As an adjunct to a previous short piece I penned on Bill C-75, I believe it is important to
note another significant blow to our rights in Canada. Among many changes brought in
under Bill C-75, the Liberal government also struck a direct blow to the right on an
accused person to pick an impartial jury in a criminal trial. In direct response to the
murder trial in Saskatchewan, then Justice Minister Wilson-Raybould’s out right
condemnation of the jury’s verdict resulted in the obliteration of a long-standing
protection to ensure a fair and impartial jury.
The issue in the high-profile trial was that the defence lawyer used appropriately 12
peremptory challenges to exclude potential jurors in order to obtain a fair and impartial
jury. The then Justice Minister and the Prime Minister were outraged that a lawyer
could do such a thing and that no person of indigenous background was on the jury
panel as the victim of the charge was indigenous. There is nothing wrong with wanting
to promote diversity on jury panels, but what the government did in response to a single
trial verdict was to wipe out all peremptory challenges so that neither the Crown or
defence have any individual option to exclude a potential juror based on her or his trial
experience without a challenge for cause.

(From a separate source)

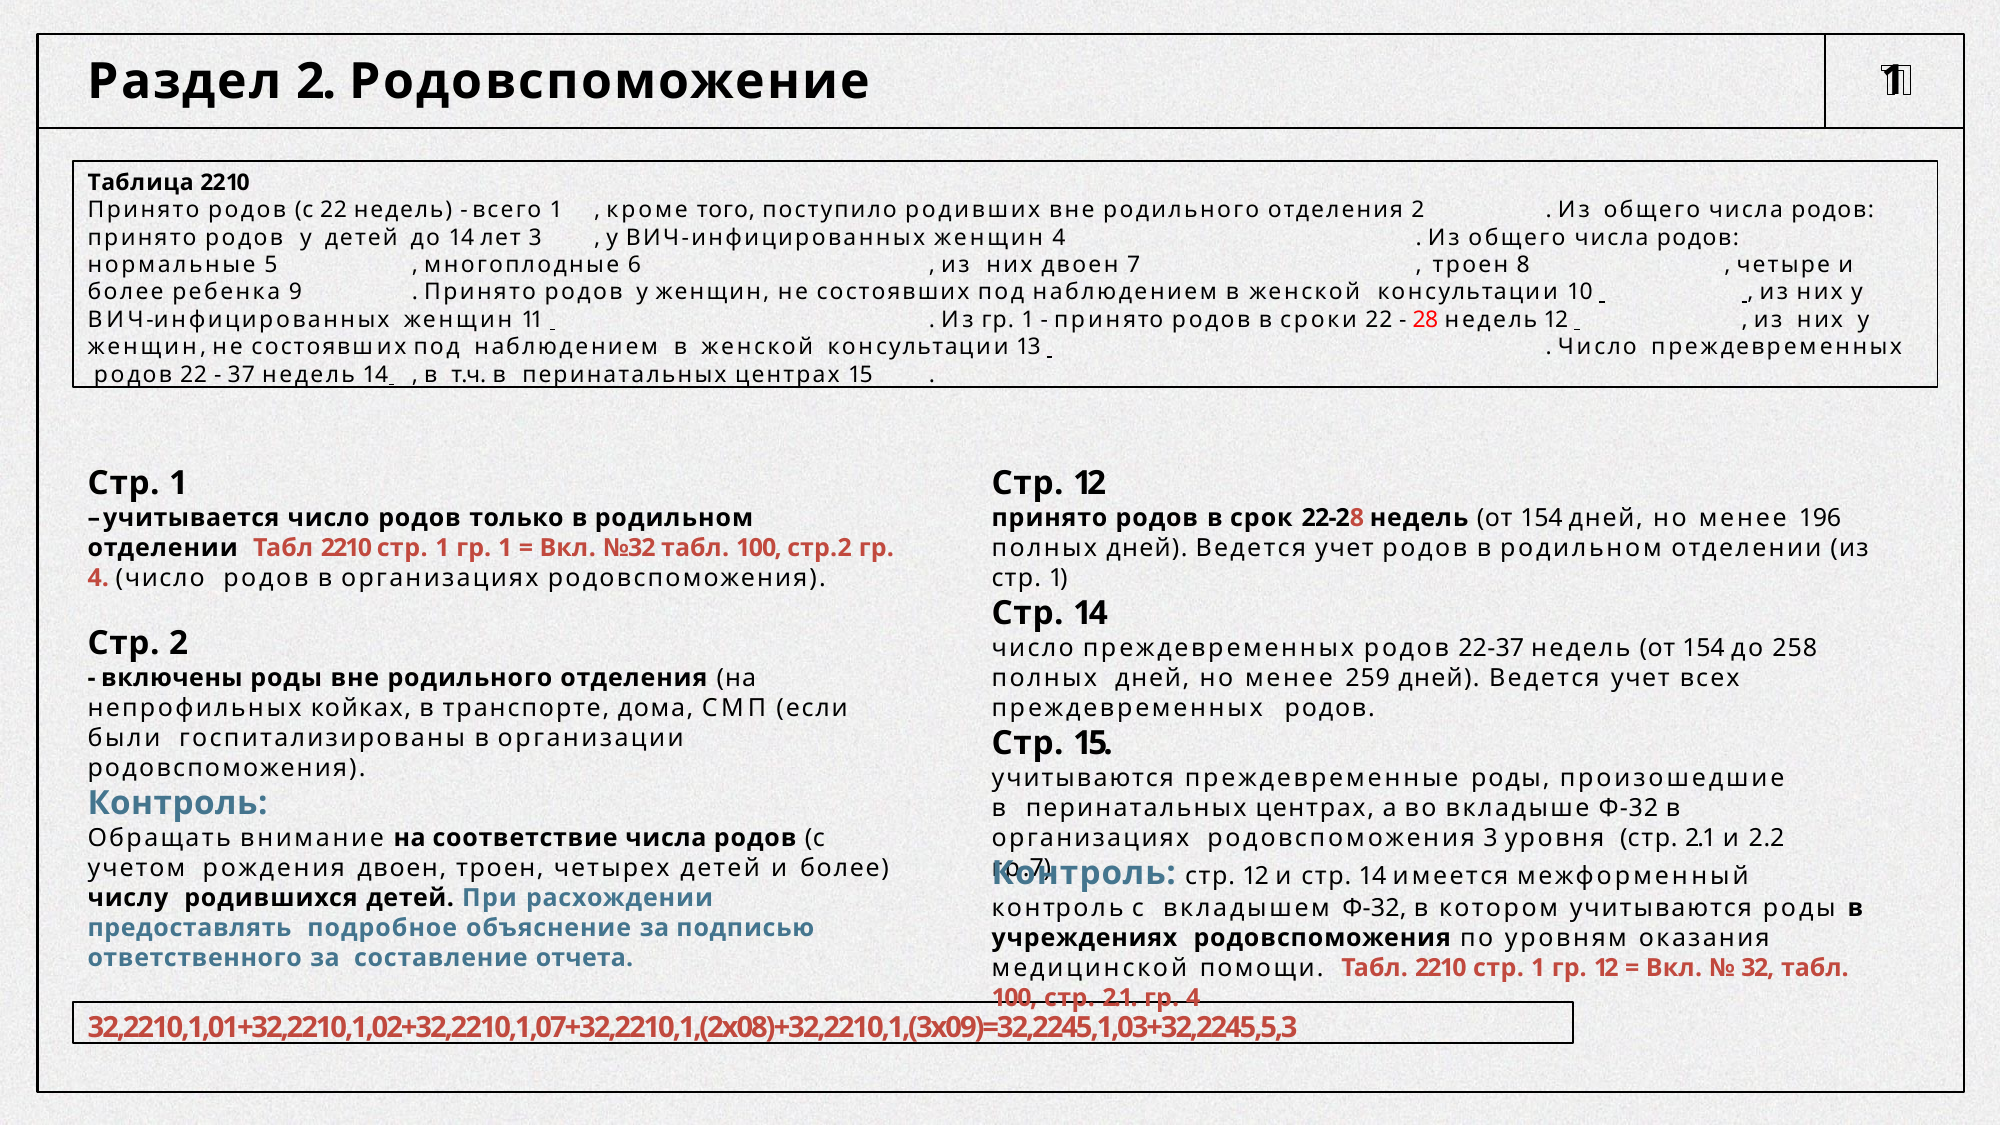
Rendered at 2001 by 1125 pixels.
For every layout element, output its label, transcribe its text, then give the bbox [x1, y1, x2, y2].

Peremptory challenges allow litigants to secure a fair and impartial jury and provides the
litigants with some control over the jury selection process. It allows a defence lawyer to
search for biases during the selection process without fear of alienating a potential juror.
Finally, the peremptory challenge serves as an aid when a challenge for cause is
denied or not available.
These challenges have a long-standing history in English and American law and have
served a vital role in protecting accused persons those of identifiable racial
backgrounds, from bias based on race and ethnicity. The new regime is confusing, and
Courts are not clear on how a jury selection process can proceed. The elimination of
peremptory challenges can result in the first 12 persons called being selected as the
jury and there is no guarantee that this will be a representative group of our community
and certainly will not help root out biases or issues that may cause a potential juror from
being able to impartially decide a criminal trial. It certainly will NOT forward the
professed issue raised by the government to ensure a representative panel. But it will
serve to again erode our enshrined rights to a trial before a jury of our peers and will

further erode carefully protected rights that have been in place historically to root out
bias.

Again, this government has sent a clear message that trials are to further high
conviction rates and not further the truth-seeking principle of criminal trials.